(Collected data)
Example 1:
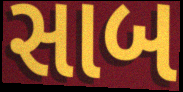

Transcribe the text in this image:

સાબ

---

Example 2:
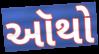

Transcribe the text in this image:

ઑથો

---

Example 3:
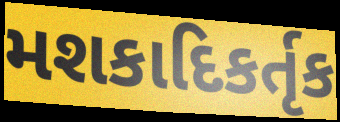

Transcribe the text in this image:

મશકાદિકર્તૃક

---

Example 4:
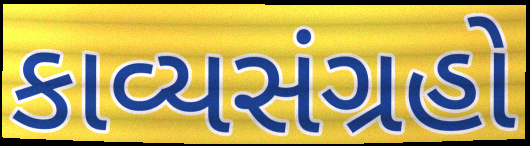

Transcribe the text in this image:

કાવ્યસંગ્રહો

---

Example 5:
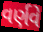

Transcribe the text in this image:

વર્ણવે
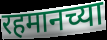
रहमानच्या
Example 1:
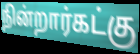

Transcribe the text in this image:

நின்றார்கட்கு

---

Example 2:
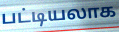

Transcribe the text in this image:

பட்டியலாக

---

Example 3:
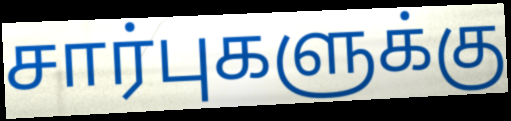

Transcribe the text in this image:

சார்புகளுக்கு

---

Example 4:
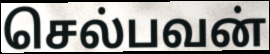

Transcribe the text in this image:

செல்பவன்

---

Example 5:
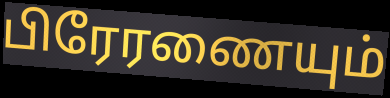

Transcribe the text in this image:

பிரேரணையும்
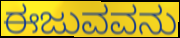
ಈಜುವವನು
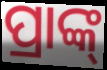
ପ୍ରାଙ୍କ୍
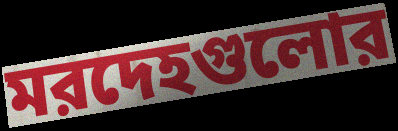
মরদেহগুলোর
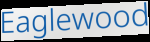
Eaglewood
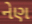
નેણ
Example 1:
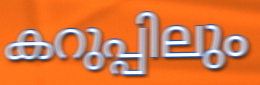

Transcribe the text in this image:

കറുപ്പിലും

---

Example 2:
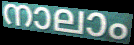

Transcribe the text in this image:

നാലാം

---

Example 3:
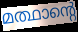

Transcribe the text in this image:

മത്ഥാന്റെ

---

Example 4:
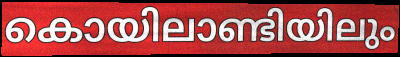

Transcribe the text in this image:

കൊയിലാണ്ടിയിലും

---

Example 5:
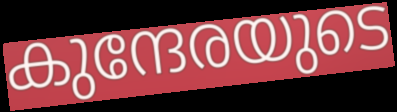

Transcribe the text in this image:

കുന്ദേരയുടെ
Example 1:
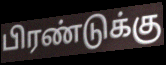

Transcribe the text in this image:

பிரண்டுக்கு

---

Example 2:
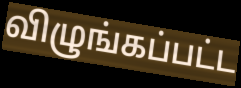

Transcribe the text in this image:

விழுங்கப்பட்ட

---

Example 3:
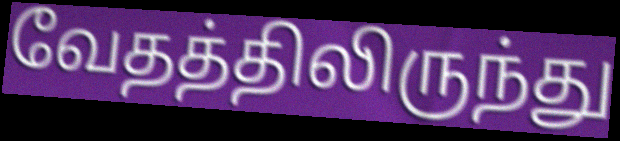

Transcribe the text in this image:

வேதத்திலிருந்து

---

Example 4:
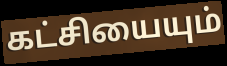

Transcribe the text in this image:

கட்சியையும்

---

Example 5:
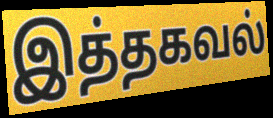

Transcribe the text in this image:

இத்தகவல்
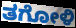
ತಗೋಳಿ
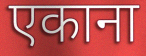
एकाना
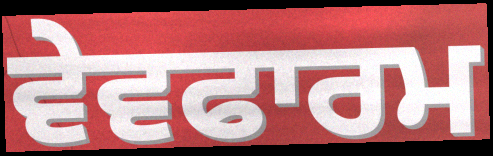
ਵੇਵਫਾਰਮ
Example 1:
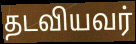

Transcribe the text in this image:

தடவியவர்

## Assignment
Copy the data in full. No pictures belong in the copy.

## Task answer
Example 1:

Transcribe the text in this image:

સાબ

---

Example 2:

Transcribe the text in this image:

ઑથો

---

Example 3:

Transcribe the text in this image:

મશકાદિકર્તૃક

---

Example 4:

Transcribe the text in this image:

કાવ્યસંગ્રહો

---

Example 5:

Transcribe the text in this image:

વર્ણવે
रहमानच्या
Example 1:

Transcribe the text in this image:

நின்றார்கட்கு

---

Example 2:

Transcribe the text in this image:

பட்டியலாக

---

Example 3:

Transcribe the text in this image:

சார்புகளுக்கு

---

Example 4:

Transcribe the text in this image:

செல்பவன்

---

Example 5:

Transcribe the text in this image:

பிரேரணையும்
ಈಜುವವನು
ପ୍ରାଙ୍କ୍
মরদেহগুলোর
Eaglewood
નેણ
Example 1:

Transcribe the text in this image:

കറുപ്പിലും

---

Example 2:

Transcribe the text in this image:

നാലാം

---

Example 3:

Transcribe the text in this image:

മത്ഥാന്റെ

---

Example 4:

Transcribe the text in this image:

കൊയിലാണ്ടിയിലും

---

Example 5:

Transcribe the text in this image:

കുന്ദേരയുടെ
Example 1:

Transcribe the text in this image:

பிரண்டுக்கு

---

Example 2:

Transcribe the text in this image:

விழுங்கப்பட்ட

---

Example 3:

Transcribe the text in this image:

வேதத்திலிருந்து

---

Example 4:

Transcribe the text in this image:

கட்சியையும்

---

Example 5:

Transcribe the text in this image:

இத்தகவல்
ತಗೋಳಿ
एकाना
ਵੇਵਫਾਰਮ
Example 1:

Transcribe the text in this image:

தடவியவர்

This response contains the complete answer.